We may have thrown them for a bit of a loop as it takes a bit to prepare for a group of six people to come and stay with you for a few weeks, but they rolled with it and we’ve had a blast.
 
Getting there a few days early gave the kids and me some down time before we start the next few legs of our trip… which start today. (More on that later.) Had we left when we originally planned we would have arrived, then had only 48 hours of rest before the busy legs of the trip began.
 
Thursday we spent avoiding the car (we were done with the car!) and riding four-wheelers. 


Friday, more of the same, except the bigs did some yard work for Papa to earn some spending money.

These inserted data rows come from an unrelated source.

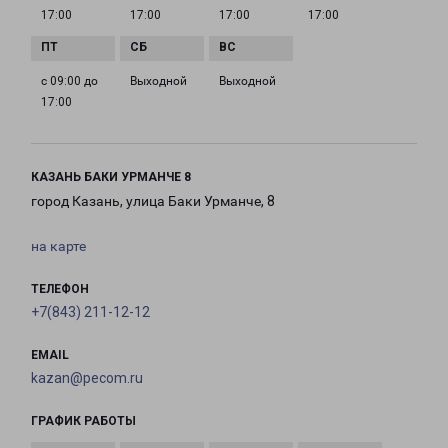
17:00
17:00
17:00
17:00
с 09:00 до
Выходной
Выходной
17:00
КАЗАНЬ БАКИ УРМАНЧЕ 8
город Казань, улица Баки Урманче, 8
на карте
ТЕЛЕФОН
+7(843) 211-12-12
EMAIL
kazan@pecom.ru
ГРАФИК РАБОТЫ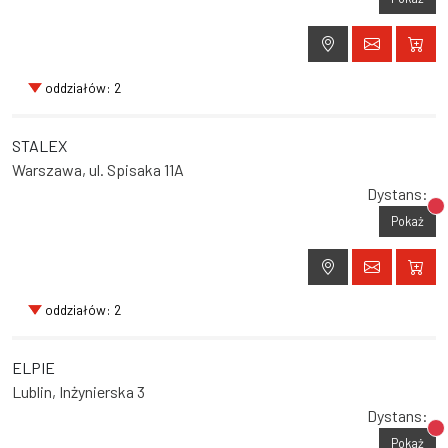
oddziałów: 2
STALEX
Warszawa, ul. Spisaka 11A
Dystans:
Br
Pokaż
oddziałów: 2
ELPIE
Lublin, Inżynierska 3
Dystans:
Br
Pokaż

Saturday we had “Christmas in July without the presents.” Mom hosted the family with a BIG Christmas brunch and we ate our family’s traditional foods to our heart’s content.
That afternoon my aunt and uncle on mom’s side came to dinner and it was so nice to introduce Anna to them!

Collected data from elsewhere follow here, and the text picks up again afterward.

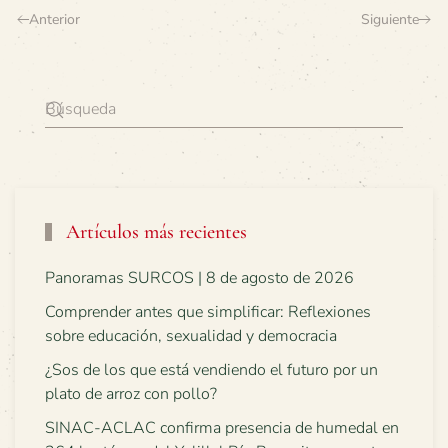
Anterior
Siguiente
Artículos más recientes
Panoramas SURCOS | 8 de agosto de 2026
Comprender antes que simplificar: Reflexiones
sobre educación, sexualidad y democracia
¿Sos de los que está vendiendo el futuro por un
plato de arroz con pollo?
SINAC-ACLAC confirma presencia de humedal en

Throughout this entire week Parker and my nephew, Mason, have been inseparable. They are the cutest little things!!  My niece, Madison, has really enjoyed being the “big kid” for a change, feeding Anna and helping out when she can. 


 
Sunday we skipped church to rest. None of us could have made it to church if we wanted to! A friend of ours from way back when I was homeschooled came out to meet my kids and reminisce about old times. Anna adored her and entertained us all with Beverly’s glasses!


A few of the boys took rides on Papa’s new motorcycle and as he was about to put the Harley away for the night, asked if I’d like a ride. The sun was setting, the air was perfect, and I couldn’t turn that offer down! When we got home I glanced at the clock and was absolutely stunned to realize we had been gone an hour. It literally felt like 15 minutes. Time really does fly when you’re having fun!


Monday we took the kids to a park giving Anna her first true moments of freedom since we left home. There really isn’t a good place for her to roam safely here so we have to be right on top of her. 

 (She’s even managed to master escaping from her pack-n-play!) Being at a park and watching her play with dirt and walk where she wanted to walk was so delightful that I hated to end the fun… but the rest of the people (including myself) were hungry… we were breaching hangry. 
We may or may not have eaten Cook-out again (and this wasn’t just the second time… I shall not reveal the accurate number of times we enjoyed their food while on this vacation).
After a run through Wal-mart I got my littles home and resting and made the bigs clean the bonus room (the room that they pretty much take over while we’re here). For the first time this week, Mom, Ashley, and I got to sit and chat with no interruption. These precious moments lasted all of 30 minutes… maybe. And then it was time to get the crew dressed and ready to go swimming!
Last week at our hotel Bailey taught Parker how to dive and Parker’s actually really good!
 
Today we head on the second major part of our journey: the kids and I are leaving this part of NC and heading to visit Daddy’s side of the family. We are very excited to see Grammy again and we simply can’t wait to meet our new cousin Lincoln! We wanted to get here to meet him when he was first born but we simply couldn’t get away in the spring! I can’t wait to see Anna loving on the younger cousin!
 
We have a third part of the journey that begins on Friday: we are heading to Virginia to see Mama Kim and Anna’s half-siblings. There are going to be many hours spent in cars over the next 2 weeks and we know the driving time will be worth the experiences we will have, but we do covet your prayers as we travel.
 
The final leg of our journey takes us back to Matt… we all miss him and wish he were on this trip with us!